I think it’s already open source. Anyone working in an architectural office today is constantly going to architecture websites for information and inspiration. Architects are being fed all day by work not of their own, but by others. We used to go and travel to see buildings and now we see them on the screen. We’ve become very aware of what is possible and who has done what.

What lessons have you brought forward from your experiences working in offices such as the Office for Metropolitan Architecture and the Renzo Piano Building Workshop?
Working for these firms, I learned just as much about office structure as architecture itself. When I went to work for Renzo Piano, it was very much like a workshop, almost like an extension of school with teams and pinups and crits. In addition to developing a project’s design, we would build a detail of a project at one to one scale. It was an extremely friendly office, almost like a family where twice a day the entire office would get coffee together at a café. Offices are a delicate dynamic and it only takes a couple of people who are not good team players to upset the balance. It’s good to be ambitious but not to be competitive.

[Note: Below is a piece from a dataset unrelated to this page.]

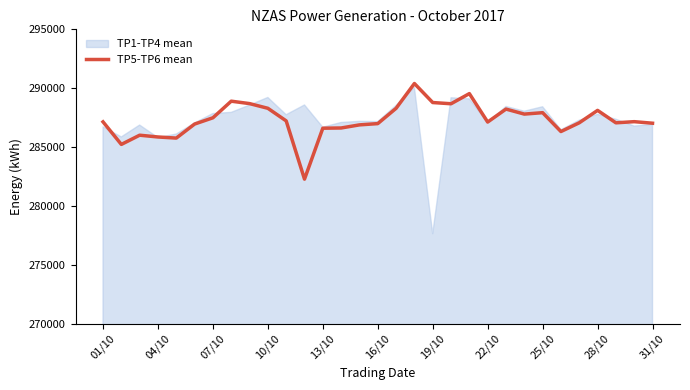

What is the difference between the maximum and minimum values?

8121.5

When I got to OMA, it was a bigger office and Rem was often out traveling for projects. People would compete for his attention, which made it impossible for others to succeed. I learned to be more sensitive to the employees’ point of view through these experiences. It’s good to have worked for other people to see the office structure from different perspectives.


[Photo: FMA]

Farshid Moussavi is an architect, principal of Farshid Moussavi Architecture (FMA) and professor in practice of architecture at Harvard University Graduate School of Design. She was previously cofounder of the London-based Foreign Office Architects (FOA), recognized as one of the world’s most creative design firms. Educated at Harvard’s Graduate School of Design, University College London and Dundee University, Moussavi has taught in academic institutions worldwide. She was a member of the Steering Committee of the Aga Khan Award for Architecture between 2004 and 2015 and has been a trustee of the London Architecture Foundation and the Whitechapel Gallery in London since 2009. She was elected a Royal Academician in 2015 and has published three books.